§ **PAGE EXCERPT**:
[Start of Attachment]

[seqfan] Re: Generating functions
William Keith
william.keith at gmail.com
Thu Dec 8 11:49:47 CET 2011
And we all know that expanding 1/(1-x-x^2) to series gives the Fibonacci
sequence. But, given enough of its terms, did you know that expanding the
inverse of the Fibonacci series to series, you get the characteristic
polynomial 1-x-x^2. Using the above procedure we can also find an
approximation to a sort of inverse A of S, such that the expansion of 1/A
to series yields S (and the converse is true, I assume). I hesitate to use
the notation S^(-1) since this should mean 1/S. This may be some type of
inverse in the polynomial ring. Any theorists out there with an opinoin
about this?
It's not an inverse in the ring of polynomials, it's an inverse in the
field of polynomials. 1-x-x^2 is exactly the inverse of the Fibonacci
generating function in the field of polynomials over the integers.
> Finally, my question is this: what are we supposed to do when the
> generating function for a sequence is clearly not simple? From my
> perspective, that problem is just as messy and futile as factorization
> because a(x) will tend to be an infinite series more often than not.

[End of Attachment]

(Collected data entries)
[Start of Attachment]

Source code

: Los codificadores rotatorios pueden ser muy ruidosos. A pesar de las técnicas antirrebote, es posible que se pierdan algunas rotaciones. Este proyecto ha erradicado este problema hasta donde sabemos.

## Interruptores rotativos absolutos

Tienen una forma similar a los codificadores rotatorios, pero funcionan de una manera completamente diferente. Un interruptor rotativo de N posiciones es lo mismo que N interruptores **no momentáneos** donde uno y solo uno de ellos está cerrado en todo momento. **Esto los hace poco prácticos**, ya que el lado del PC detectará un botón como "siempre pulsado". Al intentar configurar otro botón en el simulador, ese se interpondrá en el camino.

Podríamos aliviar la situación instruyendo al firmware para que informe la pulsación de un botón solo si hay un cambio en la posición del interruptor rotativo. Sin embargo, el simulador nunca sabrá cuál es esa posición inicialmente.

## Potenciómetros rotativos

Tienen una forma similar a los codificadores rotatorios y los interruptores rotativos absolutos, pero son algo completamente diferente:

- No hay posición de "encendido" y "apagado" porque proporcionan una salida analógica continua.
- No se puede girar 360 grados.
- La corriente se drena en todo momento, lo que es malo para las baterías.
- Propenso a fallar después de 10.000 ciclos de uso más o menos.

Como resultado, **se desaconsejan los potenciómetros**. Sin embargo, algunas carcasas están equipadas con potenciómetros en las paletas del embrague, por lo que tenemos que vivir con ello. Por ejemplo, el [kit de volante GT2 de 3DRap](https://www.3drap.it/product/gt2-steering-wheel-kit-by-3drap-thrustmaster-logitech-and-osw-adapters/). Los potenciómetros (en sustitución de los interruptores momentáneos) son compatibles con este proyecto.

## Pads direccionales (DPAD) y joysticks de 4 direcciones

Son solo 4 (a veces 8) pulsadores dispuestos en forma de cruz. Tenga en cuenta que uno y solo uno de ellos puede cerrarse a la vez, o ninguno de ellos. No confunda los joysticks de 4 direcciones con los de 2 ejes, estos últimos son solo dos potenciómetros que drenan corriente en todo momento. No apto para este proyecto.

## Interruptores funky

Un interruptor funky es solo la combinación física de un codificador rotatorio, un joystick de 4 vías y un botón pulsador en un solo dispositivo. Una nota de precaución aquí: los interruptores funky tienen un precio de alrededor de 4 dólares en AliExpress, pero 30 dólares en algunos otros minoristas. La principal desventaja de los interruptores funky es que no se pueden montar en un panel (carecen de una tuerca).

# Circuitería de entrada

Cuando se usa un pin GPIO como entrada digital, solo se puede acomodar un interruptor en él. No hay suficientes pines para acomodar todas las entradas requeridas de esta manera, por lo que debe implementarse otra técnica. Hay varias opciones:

[End of Attachment]

§ **WHAT YOU HAVE TO DO**:
Reproduce the passage of the generating functions post starting with "[seqfan] Re: Generating" and going on through "about this?".

§ **SOLUTION FOR THIS TASK**:
[seqfan] Re: Generating functions
William Keith
william.keith at gmail.com
Thu Dec 8 11:49:47 CET 2011
And we all know that expanding 1/(1-x-x^2) to series gives the Fibonacci
sequence. But, given enough of its terms, did you know that expanding the
inverse of the Fibonacci series to series, you get the characteristic
polynomial 1-x-x^2. Using the above procedure we can also find an
approximation to a sort of inverse A of S, such that the expansion of 1/A
to series yields S (and the converse is true, I assume). I hesitate to use
the notation S^(-1) since this should mean 1/S. This may be some type of
inverse in the polynomial ring. Any theorists out there with an opinoin
about this?